_Source text:_
# Interview in ... a coffee shop??? What the..?



## Nightshadow (Sep 21, 2010)

Ive received a job interview tomorrow with a company that is in fact registered with DIFC but the interview is to take place in a coffee shop. Their registered offices are in Jumeirah Lakes Towers according to the DIFC page. 

Ive never before heard of something like this, at least not in the US. Then again, this is the part where people tell me "well, this isnt the US...". So whats the deal? Has anyone here ever heard of something like this? 

I get the feeling of a potential scam or weird situation.


----------



## Gavtek (Aug 23, 2009)

It's quite common to be honest, I'd never do it but I know a lot of people who have. It's usually easier for the interviewee to get to and find.


----------



## Nightshadow (Sep 21, 2010)

You know that thing they say "go with your gut feeling"? My gut feeling tells me that if they dont have offices and want me to work from home, chances are they cannot afford a visa and salary for their employees. But ok, Ill still check it out. I think Im going to call the guy that I am supposed to be interviewing with and clear up some concerns.


----------



## xchaos777 (Dec 15, 2010)

I've interviewed potential candidates in coffee shops...in Dubai. However, it was never implied that there was an office, etc. Candidates knew the score. My company doesn't have an office in Dubai yet and it was for a contracted position. (i.e. retainer plus performance contract...no other benefits) All of the employees outside of North America are contractors (including myself).

There are certainly negatives to this setup, but numerous pluses as well.


----------



## indoMLA (Feb 6, 2011)

First of all, Good Luck... hope you do well.
In the US, I have been on lunch (and even dinner) interviews. It saves time and cost and brings you into a usually neutral area in which to converse. Maybe the company here is taking it to the extreme. I am new here, but would think that if they are registered with DIFC then shouldn't be okay?


----------



## Lenochka (Apr 19, 2008)

_Exercise requirements:_ From the coffee shop interview thread, print word for word the passage that opens with the words containing "It's quite common" and ends with "up some concerns.".

[Items from a data source]

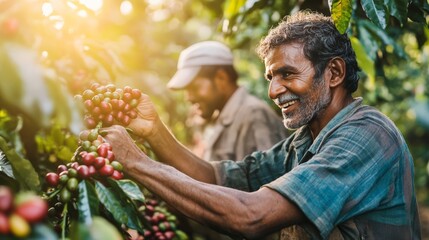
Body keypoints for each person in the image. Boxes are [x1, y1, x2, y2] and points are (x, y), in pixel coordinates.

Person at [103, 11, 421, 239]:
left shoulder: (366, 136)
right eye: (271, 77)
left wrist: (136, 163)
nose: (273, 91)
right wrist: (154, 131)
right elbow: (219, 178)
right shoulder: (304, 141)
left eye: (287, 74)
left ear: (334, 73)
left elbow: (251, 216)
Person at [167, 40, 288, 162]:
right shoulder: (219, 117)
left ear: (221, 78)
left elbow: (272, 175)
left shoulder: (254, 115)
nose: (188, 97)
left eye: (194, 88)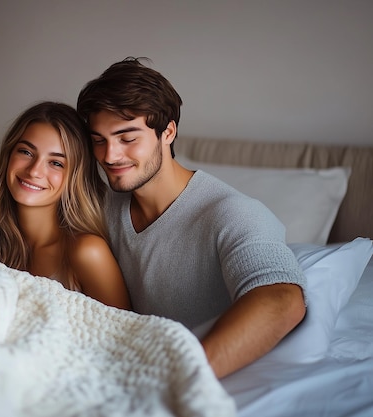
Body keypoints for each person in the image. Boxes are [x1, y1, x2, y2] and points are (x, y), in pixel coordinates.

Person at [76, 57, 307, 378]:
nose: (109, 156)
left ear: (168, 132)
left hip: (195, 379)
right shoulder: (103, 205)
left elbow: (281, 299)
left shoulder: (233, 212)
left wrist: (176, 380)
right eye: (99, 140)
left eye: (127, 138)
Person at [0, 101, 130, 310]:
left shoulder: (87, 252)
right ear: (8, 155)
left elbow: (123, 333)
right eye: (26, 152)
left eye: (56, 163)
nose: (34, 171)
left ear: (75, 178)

_Response:_
It's quite common to be honest, I'd never do it but I know a lot of people who have. It's usually easier for the interviewee to get to and find.


----------



## Nightshadow (Sep 21, 2010)

You know that thing they say "go with your gut feeling"? My gut feeling tells me that if they dont have offices and want me to work from home, chances are they cannot afford a visa and salary for their employees. But ok, Ill still check it out. I think Im going to call the guy that I am supposed to be interviewing with and clear up some concerns.